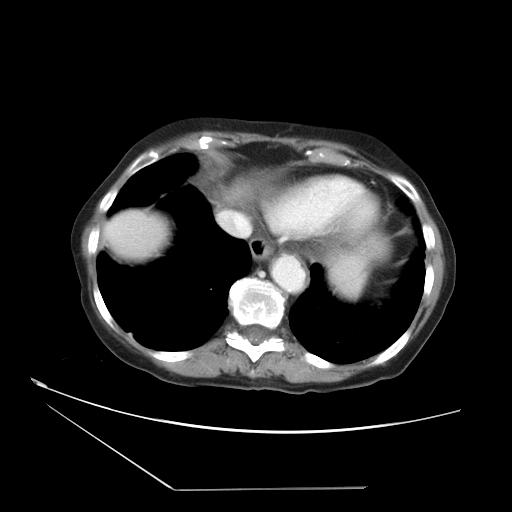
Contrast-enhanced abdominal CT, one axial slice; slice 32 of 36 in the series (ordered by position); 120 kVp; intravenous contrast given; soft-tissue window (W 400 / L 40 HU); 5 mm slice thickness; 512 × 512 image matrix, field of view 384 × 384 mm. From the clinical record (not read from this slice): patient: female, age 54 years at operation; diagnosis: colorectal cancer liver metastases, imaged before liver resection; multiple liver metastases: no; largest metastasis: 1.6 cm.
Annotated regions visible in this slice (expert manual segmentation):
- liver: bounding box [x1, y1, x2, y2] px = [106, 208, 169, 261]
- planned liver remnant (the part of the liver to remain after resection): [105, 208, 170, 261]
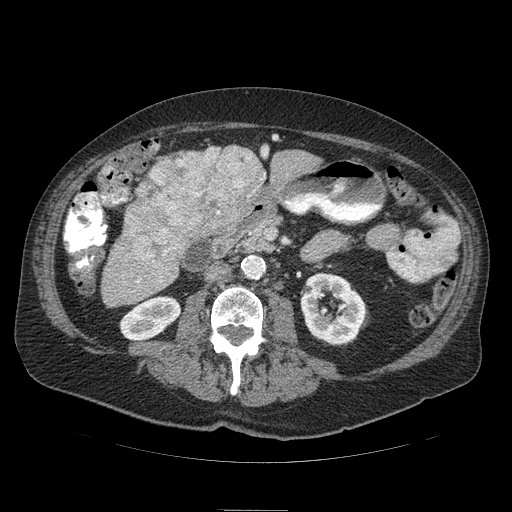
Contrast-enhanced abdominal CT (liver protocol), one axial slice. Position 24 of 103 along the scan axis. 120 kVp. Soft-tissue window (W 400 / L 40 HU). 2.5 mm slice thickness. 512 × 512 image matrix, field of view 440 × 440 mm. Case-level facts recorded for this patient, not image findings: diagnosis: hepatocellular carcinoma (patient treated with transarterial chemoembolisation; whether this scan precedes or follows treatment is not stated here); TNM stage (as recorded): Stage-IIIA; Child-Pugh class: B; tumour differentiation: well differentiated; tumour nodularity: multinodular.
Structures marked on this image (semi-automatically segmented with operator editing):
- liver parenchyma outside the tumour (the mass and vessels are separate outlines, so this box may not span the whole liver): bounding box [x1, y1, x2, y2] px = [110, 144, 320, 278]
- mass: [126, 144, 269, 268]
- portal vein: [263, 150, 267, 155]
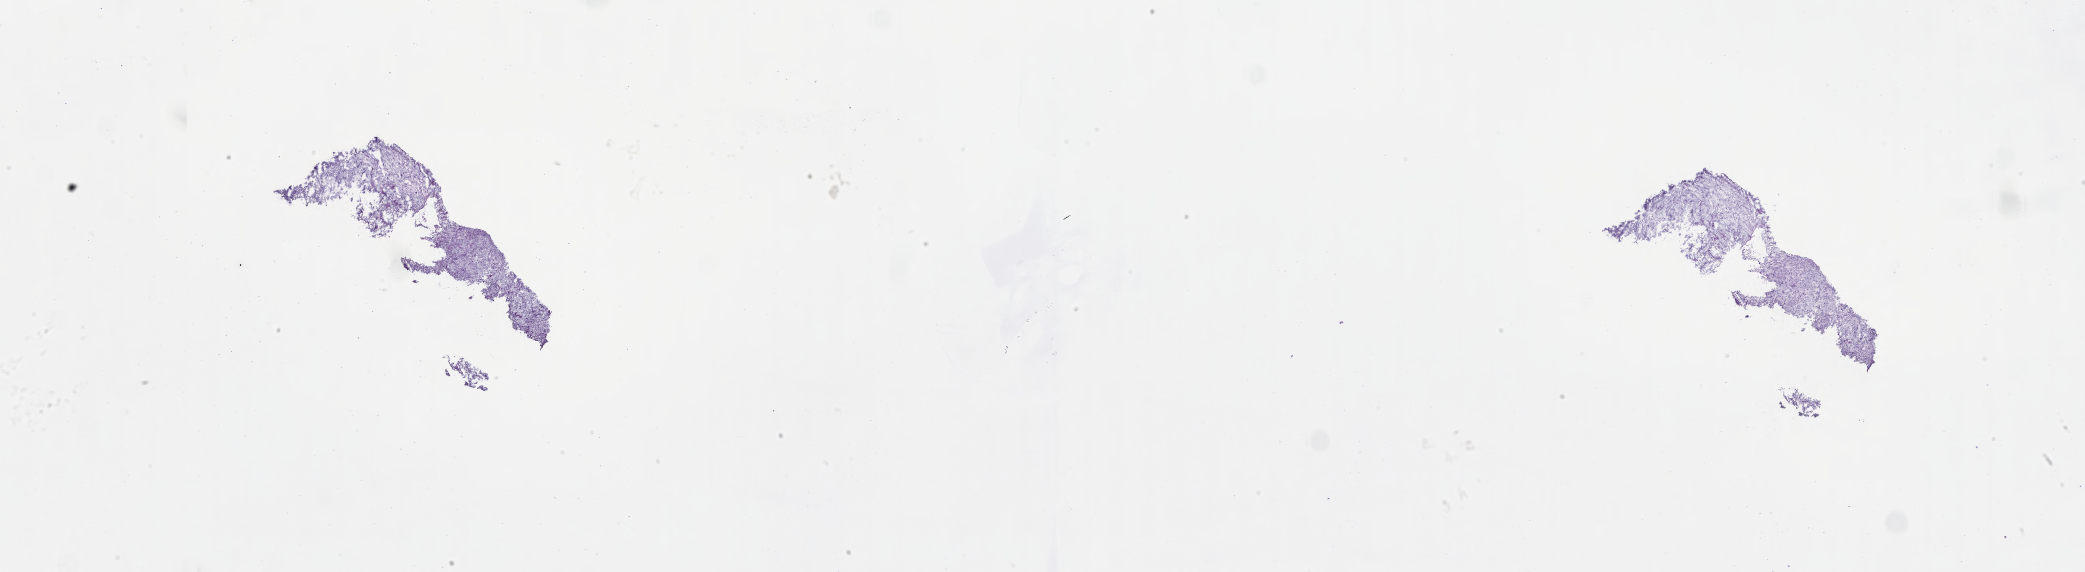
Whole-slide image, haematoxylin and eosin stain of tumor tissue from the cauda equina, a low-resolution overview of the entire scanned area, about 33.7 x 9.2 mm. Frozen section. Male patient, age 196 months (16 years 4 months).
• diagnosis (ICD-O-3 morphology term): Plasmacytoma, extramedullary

^^^^

▸ **WHAT IS BEING ASKED**: Repeat the material above word for word but skip the images.

▸ **ANSWER AREA**:
Contrast-enhanced abdominal CT, one axial slice; slice 32 of 36 in the series (ordered by position); 120 kVp; intravenous contrast given; soft-tissue window (W 400 / L 40 HU); 5 mm slice thickness; 512 × 512 image matrix, field of view 384 × 384 mm. From the clinical record (not read from this slice): patient: female, age 54 years at operation; diagnosis: colorectal cancer liver metastases, imaged before liver resection; multiple liver metastases: no; largest metastasis: 1.6 cm.
Annotated regions visible in this slice (expert manual segmentation):
- liver: bounding box [x1, y1, x2, y2] px = [106, 208, 169, 261]
- planned liver remnant (the part of the liver to remain after resection): [105, 208, 170, 261]
Contrast-enhanced abdominal CT (liver protocol), one axial slice. Position 24 of 103 along the scan axis. 120 kVp. Soft-tissue window (W 400 / L 40 HU). 2.5 mm slice thickness. 512 × 512 image matrix, field of view 440 × 440 mm. Case-level facts recorded for this patient, not image findings: diagnosis: hepatocellular carcinoma (patient treated with transarterial chemoembolisation; whether this scan precedes or follows treatment is not stated here); TNM stage (as recorded): Stage-IIIA; Child-Pugh class: B; tumour differentiation: well differentiated; tumour nodularity: multinodular.
Structures marked on this image (semi-automatically segmented with operator editing):
- liver parenchyma outside the tumour (the mass and vessels are separate outlines, so this box may not span the whole liver): bounding box [x1, y1, x2, y2] px = [110, 144, 320, 278]
- mass: [126, 144, 269, 268]
- portal vein: [263, 150, 267, 155]
Whole-slide image, haematoxylin and eosin stain of tumor tissue from the cauda equina, a low-resolution overview of the entire scanned area, about 33.7 x 9.2 mm. Frozen section. Male patient, age 196 months (16 years 4 months).
• diagnosis (ICD-O-3 morphology term): Plasmacytoma, extramedullary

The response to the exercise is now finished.